Et Zachée est tout petit et, pour cela, comme il ne voit rien – tout ça est expliqué dans l’évangile – il est monté dans un arbre (Luc 19 : 1-8) et Jésus l’interpelle pour lui rappeler qu’il sait que c’est chez lui qu’il ira dormir. Et il répond en précisant qu’il est bien du côté de Jésus : « Voici, Seigneur, je donne aux pauvres la moitié de mes biens; et si j’ai fait du tort à quelqu’un, je rends le quadruple ». C’est à ce moment-là que Jésus lui répond, et la parabole s’adresse à lui, Zachée, c’est clair si vous lisez le texte d’un seul tenant.

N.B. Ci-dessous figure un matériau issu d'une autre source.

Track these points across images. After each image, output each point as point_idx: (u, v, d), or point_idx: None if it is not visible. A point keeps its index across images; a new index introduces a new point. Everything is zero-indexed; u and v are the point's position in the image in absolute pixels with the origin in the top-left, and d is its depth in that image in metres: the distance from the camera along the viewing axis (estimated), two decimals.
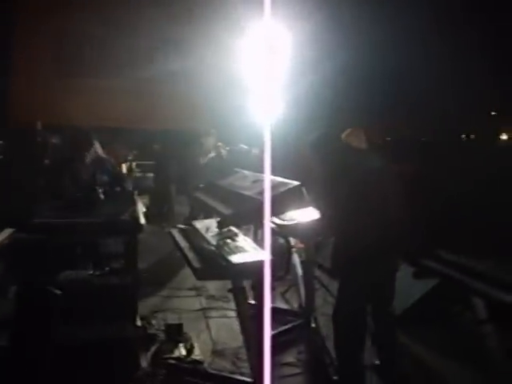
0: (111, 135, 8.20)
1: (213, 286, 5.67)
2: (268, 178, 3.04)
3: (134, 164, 10.06)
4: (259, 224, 3.52)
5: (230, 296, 4.66)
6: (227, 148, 7.79)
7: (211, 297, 5.58)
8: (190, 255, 3.29)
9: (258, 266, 2.91)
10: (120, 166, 6.73)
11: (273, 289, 5.29)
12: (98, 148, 5.43)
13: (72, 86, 9.64)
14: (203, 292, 5.69)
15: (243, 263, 2.97)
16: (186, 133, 9.52)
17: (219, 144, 7.60)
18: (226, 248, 3.22)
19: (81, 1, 9.46)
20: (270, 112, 5.94)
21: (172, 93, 9.94)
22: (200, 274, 3.05)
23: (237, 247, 3.24)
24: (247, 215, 3.09)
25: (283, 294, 5.47)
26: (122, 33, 9.88)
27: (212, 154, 7.31)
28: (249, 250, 3.19)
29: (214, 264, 3.01)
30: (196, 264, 3.07)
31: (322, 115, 9.32)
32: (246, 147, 7.85)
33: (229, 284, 3.68)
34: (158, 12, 9.71)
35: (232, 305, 5.02)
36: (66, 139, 5.27)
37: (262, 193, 3.00)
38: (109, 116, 9.49)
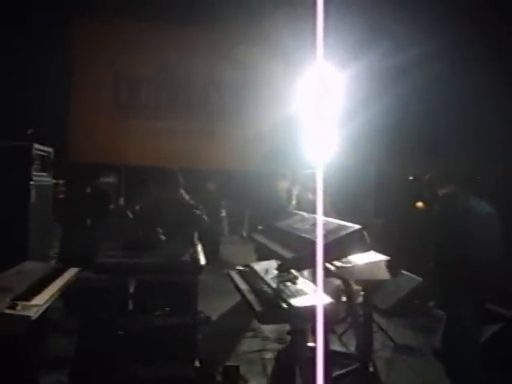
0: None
1: (268, 328, 5.65)
2: (321, 220, 3.05)
3: None
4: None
5: (286, 338, 4.63)
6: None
7: (266, 338, 5.55)
8: (251, 298, 3.30)
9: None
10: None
11: (332, 332, 5.24)
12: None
13: (129, 127, 9.97)
14: (258, 333, 5.67)
15: (305, 307, 2.97)
16: (249, 173, 9.65)
17: (292, 188, 7.52)
18: (286, 291, 3.23)
19: (138, 45, 9.84)
20: (326, 151, 5.99)
21: (227, 132, 10.12)
22: (262, 318, 3.05)
23: (297, 290, 3.24)
24: (309, 259, 3.08)
25: (340, 337, 5.38)
26: (178, 75, 10.20)
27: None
28: (309, 293, 3.19)
29: (275, 307, 3.01)
30: (258, 307, 3.08)
31: (380, 146, 9.23)
32: None
33: (285, 326, 3.66)
34: (213, 54, 9.99)
35: None
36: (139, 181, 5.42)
37: (324, 236, 3.00)
38: (165, 156, 9.71)
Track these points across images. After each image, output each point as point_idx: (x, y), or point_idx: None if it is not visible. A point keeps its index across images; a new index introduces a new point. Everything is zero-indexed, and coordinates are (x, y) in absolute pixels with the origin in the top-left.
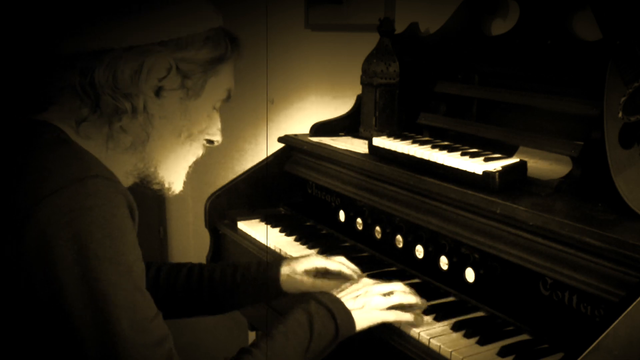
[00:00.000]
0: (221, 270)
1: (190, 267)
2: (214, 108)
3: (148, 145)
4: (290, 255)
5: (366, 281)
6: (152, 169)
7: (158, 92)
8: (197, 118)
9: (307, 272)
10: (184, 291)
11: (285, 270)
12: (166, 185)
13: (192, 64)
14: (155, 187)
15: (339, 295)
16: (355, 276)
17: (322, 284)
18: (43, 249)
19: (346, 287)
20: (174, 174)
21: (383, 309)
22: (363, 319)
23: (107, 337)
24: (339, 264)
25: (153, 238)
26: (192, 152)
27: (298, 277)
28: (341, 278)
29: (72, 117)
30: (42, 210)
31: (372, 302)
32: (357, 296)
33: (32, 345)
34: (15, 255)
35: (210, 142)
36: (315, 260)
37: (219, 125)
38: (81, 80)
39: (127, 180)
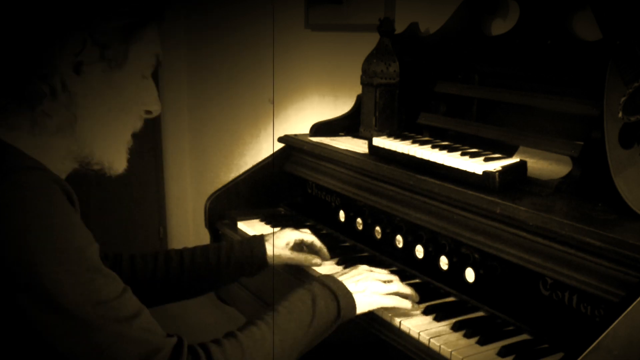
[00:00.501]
0: (202, 251)
1: (167, 253)
2: (144, 76)
3: (77, 125)
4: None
5: (365, 267)
6: (87, 150)
7: (77, 69)
8: (125, 89)
9: (287, 246)
10: (165, 277)
11: (268, 245)
12: (106, 165)
13: (106, 34)
14: (96, 167)
15: (341, 278)
16: (324, 248)
17: (301, 256)
18: None
19: (348, 272)
20: (113, 151)
21: (383, 294)
22: (364, 302)
23: (72, 325)
24: (311, 235)
25: (153, 238)
26: (129, 126)
27: (280, 251)
28: (315, 250)
29: None
30: None
31: (372, 286)
32: (358, 281)
33: (5, 350)
34: None
35: (149, 112)
36: (292, 234)
37: (155, 94)
38: None
39: (64, 166)
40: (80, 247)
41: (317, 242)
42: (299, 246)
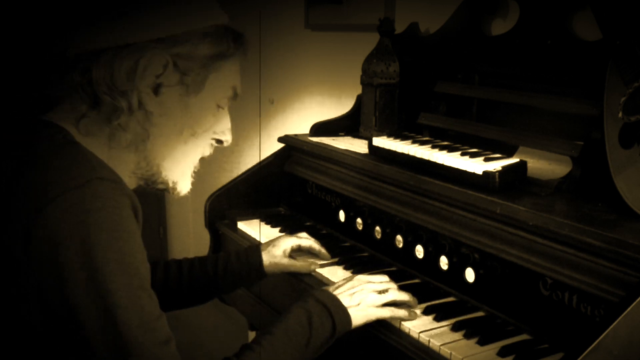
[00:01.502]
0: (200, 263)
1: (166, 264)
2: (219, 106)
3: (149, 143)
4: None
5: (361, 277)
6: (155, 168)
7: (156, 90)
8: (199, 115)
9: (284, 254)
10: (164, 287)
11: (265, 255)
12: (170, 185)
13: (190, 60)
14: (160, 187)
15: (335, 293)
16: (323, 249)
17: (298, 263)
18: (51, 252)
19: (343, 284)
20: (178, 173)
21: (378, 306)
22: (359, 316)
23: (116, 338)
24: (308, 239)
25: (153, 238)
26: (197, 151)
27: (278, 259)
28: (313, 254)
29: (73, 115)
30: (50, 212)
31: (367, 299)
32: (354, 293)
33: (42, 348)
34: (23, 258)
35: (219, 141)
36: (288, 241)
37: (228, 124)
38: (80, 80)
39: (131, 182)
40: (138, 264)
41: (315, 245)
42: (297, 251)
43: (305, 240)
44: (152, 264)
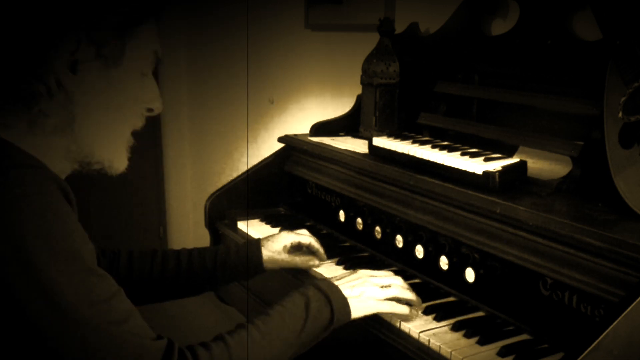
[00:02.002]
0: (199, 254)
1: (164, 252)
2: (143, 74)
3: (76, 124)
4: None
5: (365, 271)
6: (87, 149)
7: (73, 67)
8: (123, 87)
9: (284, 249)
10: (161, 276)
11: (264, 250)
12: (107, 164)
13: (103, 31)
14: (96, 167)
15: (337, 283)
16: (321, 249)
17: (297, 259)
18: None
19: (345, 276)
20: (112, 150)
21: (379, 300)
22: (359, 308)
23: (68, 325)
24: (307, 237)
25: (153, 238)
26: (129, 124)
27: (277, 255)
28: (312, 252)
29: None
30: None
31: (369, 291)
32: (355, 285)
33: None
34: None
35: (150, 110)
36: (288, 237)
37: (156, 91)
38: None
39: (64, 167)
40: (76, 247)
41: (315, 244)
42: (296, 248)
43: (305, 237)
44: (150, 252)
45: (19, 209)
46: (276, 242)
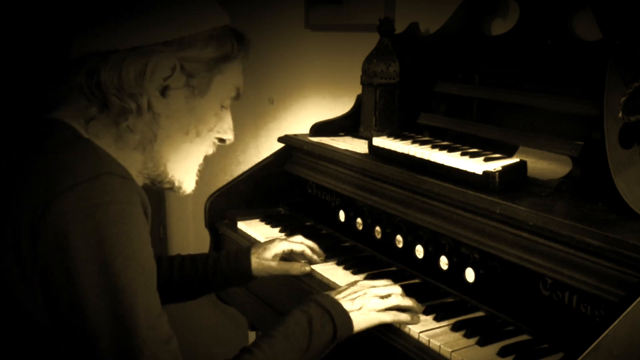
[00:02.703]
0: (191, 261)
1: (158, 259)
2: (223, 106)
3: (156, 144)
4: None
5: (364, 283)
6: (162, 168)
7: (163, 92)
8: (204, 116)
9: (275, 257)
10: None
11: (254, 258)
12: (177, 184)
13: (197, 62)
14: (166, 186)
15: (337, 297)
16: (315, 256)
17: (289, 266)
18: (60, 243)
19: (345, 289)
20: (184, 172)
21: (381, 310)
22: (361, 321)
23: (123, 331)
24: (301, 244)
25: (153, 238)
26: (202, 150)
27: (266, 262)
28: (306, 257)
29: (81, 116)
30: (59, 205)
31: (369, 303)
32: (355, 298)
33: (47, 347)
34: (29, 254)
35: (222, 140)
36: (280, 245)
37: (230, 123)
38: (88, 81)
39: (138, 181)
40: (145, 261)
41: (308, 252)
42: (289, 256)
43: (297, 245)
44: None
45: (105, 213)
46: (267, 251)
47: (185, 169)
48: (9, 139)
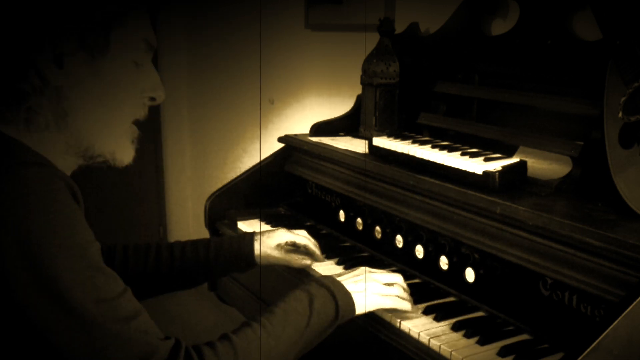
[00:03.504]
0: (192, 247)
1: (158, 246)
2: (138, 63)
3: (69, 118)
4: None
5: (365, 269)
6: (86, 143)
7: (59, 61)
8: (115, 77)
9: (277, 246)
10: (156, 270)
11: (257, 245)
12: (109, 156)
13: (85, 21)
14: (99, 160)
15: (340, 279)
16: (317, 251)
17: (291, 257)
18: None
19: (347, 272)
20: (113, 142)
21: (383, 295)
22: (362, 303)
23: (73, 322)
24: (305, 238)
25: (153, 238)
26: (128, 114)
27: (269, 251)
28: (308, 252)
29: None
30: None
31: (372, 287)
32: (358, 281)
33: (8, 346)
34: None
35: (152, 99)
36: (284, 235)
37: (156, 79)
38: None
39: (67, 162)
40: (82, 245)
41: (311, 246)
42: (291, 247)
43: (301, 238)
44: (144, 247)
45: (24, 206)
46: (271, 239)
47: (113, 138)
48: None
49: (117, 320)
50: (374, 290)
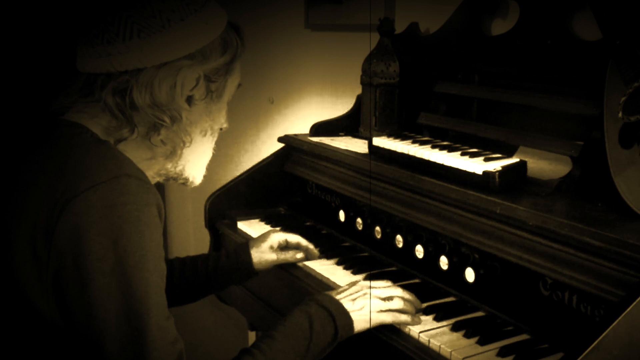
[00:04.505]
0: (192, 262)
1: None
2: (227, 103)
3: (182, 150)
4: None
5: (364, 283)
6: (180, 168)
7: (189, 101)
8: (218, 117)
9: (272, 248)
10: None
11: (254, 252)
12: (190, 180)
13: (216, 69)
14: (180, 182)
15: (338, 297)
16: (311, 245)
17: (285, 256)
18: (75, 242)
19: (346, 289)
20: (199, 168)
21: (381, 311)
22: (362, 321)
23: (133, 332)
24: (295, 235)
25: None
26: (212, 145)
27: (266, 255)
28: (301, 249)
29: (112, 135)
30: (77, 205)
31: (372, 304)
32: (356, 298)
33: (55, 340)
34: (46, 250)
35: (220, 129)
36: (276, 236)
37: (226, 112)
38: (117, 100)
39: (153, 180)
40: (158, 262)
41: (303, 242)
42: (285, 246)
43: (292, 235)
44: None
45: (121, 213)
46: (265, 243)
47: (200, 166)
48: (23, 139)
49: (166, 342)
50: (374, 307)
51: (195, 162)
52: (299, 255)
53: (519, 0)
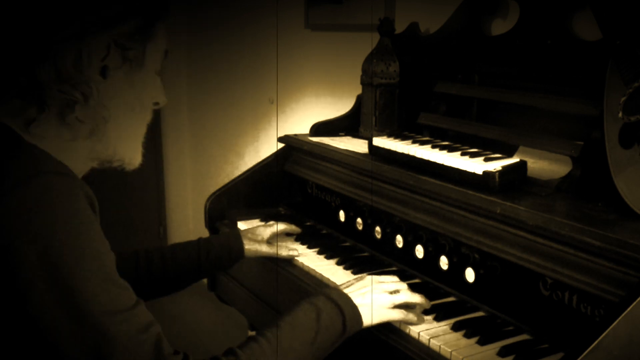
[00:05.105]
0: (182, 249)
1: (147, 252)
2: (156, 73)
3: (108, 127)
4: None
5: (371, 278)
6: (111, 149)
7: (103, 73)
8: (144, 88)
9: (262, 239)
10: (147, 276)
11: (245, 240)
12: (126, 161)
13: (130, 34)
14: (116, 164)
15: (346, 291)
16: (297, 229)
17: (274, 249)
18: (5, 253)
19: (353, 283)
20: (132, 148)
21: (390, 307)
22: (370, 316)
23: (88, 333)
24: (283, 223)
25: (153, 238)
26: (145, 121)
27: (257, 246)
28: (291, 236)
29: (19, 117)
30: None
31: (379, 299)
32: (365, 292)
33: (11, 352)
34: None
35: (156, 104)
36: (267, 230)
37: (161, 86)
38: (22, 80)
39: (84, 166)
40: (100, 255)
41: (293, 227)
42: (275, 238)
43: (281, 224)
44: (132, 253)
45: (46, 215)
46: (256, 233)
47: (132, 144)
48: None
49: (129, 333)
50: (382, 302)
51: (126, 141)
52: (292, 252)
53: (519, 0)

Il est maintenant possible de raccorder bien entendu la morale au personnage auquel Jésus s’adresse, il s’agit donc d’un percepteur d’impôts qui affirme : « Je suis très généreux » et Jésus lui répond : « Tu es quand même du côté de ceux qui oppriment le peuple » comme on dirait aujourd’hui. Voilà.
A propos du maître qui part en voyage, il est indiqué qu’il s’agit d’un homme qui n’est pas respecté par ses sujets. Je vous ai déjà cité la réponse de celui qui s’est contenté d’enterrer la somme qui lui est donnée. On dit que c’est un maître cruel, c’est dit à plusieurs reprises. Dans l’évangile de saint Luc, il ajoute à la fin de sa péroraison : « Et s’il y a des ennemis à moi, qu’on les amène devant moi et qu’on les égorge », ce qui situe assez bien le personnage. Il est dit aussi par ailleurs qu’en son absence, le peuple s’était révolté contre lui.
Tout ça n’a pas empêché un grand nombre de théologiens de considérer que ce maître, c’est probablement Dieu lui-même ou Jésus-Christ lui-même qui se met en scène, ce qui, bien entendu, n’a aucune vraisemblance dans la mesure où il s’agit d’un personnage cruel.
Quand on sait que c’est un personnage cruel, on comprend que son injonction d’aller mettre de l’argent chez les changeurs est dans la ligne de tous les messages de Jésus-Christ, c’est-à-dire que c’est un message contre l’argent, c’est un message contre les marchands du temple. C’est un message contre les changeurs. Le fait qu’il dit, que ce maître cruel dit : « Tu aurais dû aller chez les changeurs… », c’est une preuve de plus qu’il est un forban, qu’il est un scélérat.
Dans les interprétations qui ont été données par la suite, en disant : « Voilà, Jésus dit, laisse entendre, qu’il faut aller placer son argent à la banque ou ses talents à soi pour que ça fructifie ». Est-ce que ça a la moindre vraisemblance de dire aux gens d’aller porter leur argent à la banque quand le Royaume de Dieu est pour demain ? Est-ce un placement sur le long terme ou est-ce un placement véritablement sur le court terme ?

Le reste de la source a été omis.